[Document start]

# Latest project



## edison auto (Nov 13, 2015)

Made this for a member of my BNI chapter for her granddaughter..


----------



## 4DThinker (Feb 16, 2014)

Well done! 

4D


----------



## DesertRatTom (Jul 3, 2012)

That's really nice. And man, it's really, really pink.


----------



## Shop guy (Nov 22, 2012)

Nice. That will be enjoyed for many years to come.


----------



## honesttjohn (Feb 17, 2015)

Cool!!


----------



## Herb Stoops (Aug 28, 2012)

Mark that is fantastic, you CNC guys blow me away!!!!!
Herb


----------



## difalkner (Jan 3, 2012)

Nicely done, Mark! 

I was in BNI for about 3 years - good organization.

David


----------



## TenGees (Sep 12, 2012)

Nice job, Mark.

Tom, I think that's Flamingo Pink ™.


----------



## cjskelton (Feb 27, 2015)

I like it a lot! Great job!


----------



## subtleaccents (Nov 5, 2011)

Really a great job. You certainly will be appreciated for your thoughtful efforts.


----------



## Scottart (Jan 8, 2015)

a girl?.. 

Kidding.

Lovely, and well executed..


----------



## edison auto (Nov 13, 2015)

Thanks. Yes it is flamingo pink.


----------



## old55 (Aug 11, 2013)

Mark that is beautifully done.


----------

[Document end]
[Entries provided start]

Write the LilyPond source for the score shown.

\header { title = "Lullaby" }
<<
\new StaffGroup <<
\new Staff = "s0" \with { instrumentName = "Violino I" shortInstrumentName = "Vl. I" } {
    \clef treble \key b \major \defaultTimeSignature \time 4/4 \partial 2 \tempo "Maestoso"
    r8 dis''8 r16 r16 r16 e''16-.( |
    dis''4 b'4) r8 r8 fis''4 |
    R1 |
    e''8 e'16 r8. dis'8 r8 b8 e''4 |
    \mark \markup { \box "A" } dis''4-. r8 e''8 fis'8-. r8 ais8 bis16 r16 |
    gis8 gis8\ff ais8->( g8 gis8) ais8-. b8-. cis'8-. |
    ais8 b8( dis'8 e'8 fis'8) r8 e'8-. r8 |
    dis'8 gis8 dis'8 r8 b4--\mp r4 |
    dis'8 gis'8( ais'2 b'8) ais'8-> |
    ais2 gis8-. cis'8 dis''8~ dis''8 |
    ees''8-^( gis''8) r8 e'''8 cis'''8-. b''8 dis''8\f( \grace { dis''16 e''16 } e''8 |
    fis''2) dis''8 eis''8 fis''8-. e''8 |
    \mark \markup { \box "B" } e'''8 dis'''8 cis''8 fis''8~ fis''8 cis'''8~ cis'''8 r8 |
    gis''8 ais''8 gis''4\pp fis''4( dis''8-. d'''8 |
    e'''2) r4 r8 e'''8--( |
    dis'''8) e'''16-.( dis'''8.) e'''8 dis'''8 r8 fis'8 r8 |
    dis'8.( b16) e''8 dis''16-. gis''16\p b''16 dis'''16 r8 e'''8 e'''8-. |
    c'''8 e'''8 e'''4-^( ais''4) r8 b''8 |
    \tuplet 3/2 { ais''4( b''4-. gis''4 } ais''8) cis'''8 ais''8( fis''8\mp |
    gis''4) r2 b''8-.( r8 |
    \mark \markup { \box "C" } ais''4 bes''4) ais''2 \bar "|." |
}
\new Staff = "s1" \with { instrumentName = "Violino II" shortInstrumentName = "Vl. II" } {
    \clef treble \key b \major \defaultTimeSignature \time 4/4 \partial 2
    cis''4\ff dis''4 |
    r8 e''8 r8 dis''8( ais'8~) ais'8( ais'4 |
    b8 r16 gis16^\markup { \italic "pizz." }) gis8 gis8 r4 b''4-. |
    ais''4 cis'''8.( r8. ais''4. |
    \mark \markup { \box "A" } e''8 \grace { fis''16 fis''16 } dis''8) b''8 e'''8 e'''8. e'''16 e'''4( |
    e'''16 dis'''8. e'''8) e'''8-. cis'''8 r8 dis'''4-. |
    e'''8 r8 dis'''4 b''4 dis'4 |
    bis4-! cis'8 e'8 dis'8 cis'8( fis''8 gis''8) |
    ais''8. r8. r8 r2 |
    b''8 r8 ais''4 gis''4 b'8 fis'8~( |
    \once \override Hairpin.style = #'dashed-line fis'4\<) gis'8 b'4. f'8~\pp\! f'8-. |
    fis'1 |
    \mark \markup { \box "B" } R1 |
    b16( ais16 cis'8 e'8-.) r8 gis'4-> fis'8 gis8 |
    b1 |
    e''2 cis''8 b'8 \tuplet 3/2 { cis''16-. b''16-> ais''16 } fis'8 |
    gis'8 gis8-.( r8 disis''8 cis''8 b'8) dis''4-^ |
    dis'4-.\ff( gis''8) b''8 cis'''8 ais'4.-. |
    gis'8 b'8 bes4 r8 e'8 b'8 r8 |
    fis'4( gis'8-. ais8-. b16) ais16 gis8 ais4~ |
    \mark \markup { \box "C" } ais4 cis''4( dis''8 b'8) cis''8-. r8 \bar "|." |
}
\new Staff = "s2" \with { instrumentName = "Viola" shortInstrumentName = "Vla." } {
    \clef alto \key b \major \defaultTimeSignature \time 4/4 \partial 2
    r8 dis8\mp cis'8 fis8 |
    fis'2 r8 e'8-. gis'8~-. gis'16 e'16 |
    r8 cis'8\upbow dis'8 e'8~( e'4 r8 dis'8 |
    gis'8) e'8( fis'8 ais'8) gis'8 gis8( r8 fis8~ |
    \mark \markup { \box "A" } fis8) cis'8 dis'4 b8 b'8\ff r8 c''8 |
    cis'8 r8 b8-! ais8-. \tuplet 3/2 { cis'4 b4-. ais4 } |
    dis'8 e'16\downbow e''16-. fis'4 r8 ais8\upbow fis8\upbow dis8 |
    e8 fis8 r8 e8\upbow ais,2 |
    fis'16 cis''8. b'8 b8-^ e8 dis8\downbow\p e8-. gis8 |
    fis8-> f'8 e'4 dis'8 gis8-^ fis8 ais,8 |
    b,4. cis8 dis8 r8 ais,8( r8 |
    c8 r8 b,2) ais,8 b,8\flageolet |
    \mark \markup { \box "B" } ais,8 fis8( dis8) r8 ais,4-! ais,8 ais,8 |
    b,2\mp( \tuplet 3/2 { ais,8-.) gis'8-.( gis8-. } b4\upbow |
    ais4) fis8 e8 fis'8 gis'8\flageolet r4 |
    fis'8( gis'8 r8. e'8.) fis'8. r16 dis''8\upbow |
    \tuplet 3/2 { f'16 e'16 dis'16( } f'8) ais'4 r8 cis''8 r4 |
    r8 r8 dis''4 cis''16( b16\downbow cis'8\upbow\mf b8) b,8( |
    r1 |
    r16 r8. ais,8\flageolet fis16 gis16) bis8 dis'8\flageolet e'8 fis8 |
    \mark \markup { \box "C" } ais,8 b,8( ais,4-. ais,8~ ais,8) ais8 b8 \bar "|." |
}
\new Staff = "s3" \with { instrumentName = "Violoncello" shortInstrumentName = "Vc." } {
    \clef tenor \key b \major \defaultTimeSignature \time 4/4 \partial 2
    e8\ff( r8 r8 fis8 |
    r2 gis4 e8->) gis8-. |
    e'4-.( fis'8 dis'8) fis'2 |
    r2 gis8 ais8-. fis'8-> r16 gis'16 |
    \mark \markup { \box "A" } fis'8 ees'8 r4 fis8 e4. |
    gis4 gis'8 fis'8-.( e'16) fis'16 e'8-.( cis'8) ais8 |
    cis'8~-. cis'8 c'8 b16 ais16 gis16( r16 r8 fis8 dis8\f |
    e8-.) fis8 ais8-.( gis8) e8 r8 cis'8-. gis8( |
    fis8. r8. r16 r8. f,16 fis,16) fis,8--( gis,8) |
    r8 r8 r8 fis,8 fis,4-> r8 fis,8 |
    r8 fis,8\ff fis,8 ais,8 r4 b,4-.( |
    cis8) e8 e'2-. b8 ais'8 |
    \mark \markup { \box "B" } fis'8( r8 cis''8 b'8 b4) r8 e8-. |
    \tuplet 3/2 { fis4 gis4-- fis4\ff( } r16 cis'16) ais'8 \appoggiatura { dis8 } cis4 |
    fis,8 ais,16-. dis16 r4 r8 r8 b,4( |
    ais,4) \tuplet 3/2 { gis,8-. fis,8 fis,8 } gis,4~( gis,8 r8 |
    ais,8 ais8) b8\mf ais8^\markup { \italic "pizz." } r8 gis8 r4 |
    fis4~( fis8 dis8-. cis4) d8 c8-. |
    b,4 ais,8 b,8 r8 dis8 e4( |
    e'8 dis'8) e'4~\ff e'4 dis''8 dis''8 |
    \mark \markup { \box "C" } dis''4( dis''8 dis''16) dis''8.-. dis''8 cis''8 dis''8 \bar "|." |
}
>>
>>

[Entries provided end]

__Aim of the exercise__.
In the forum thread, how long does difalkner say they were in BNI? The records are separate material and have no connection to the forum thread.

__Correct answer__.
About 3 years.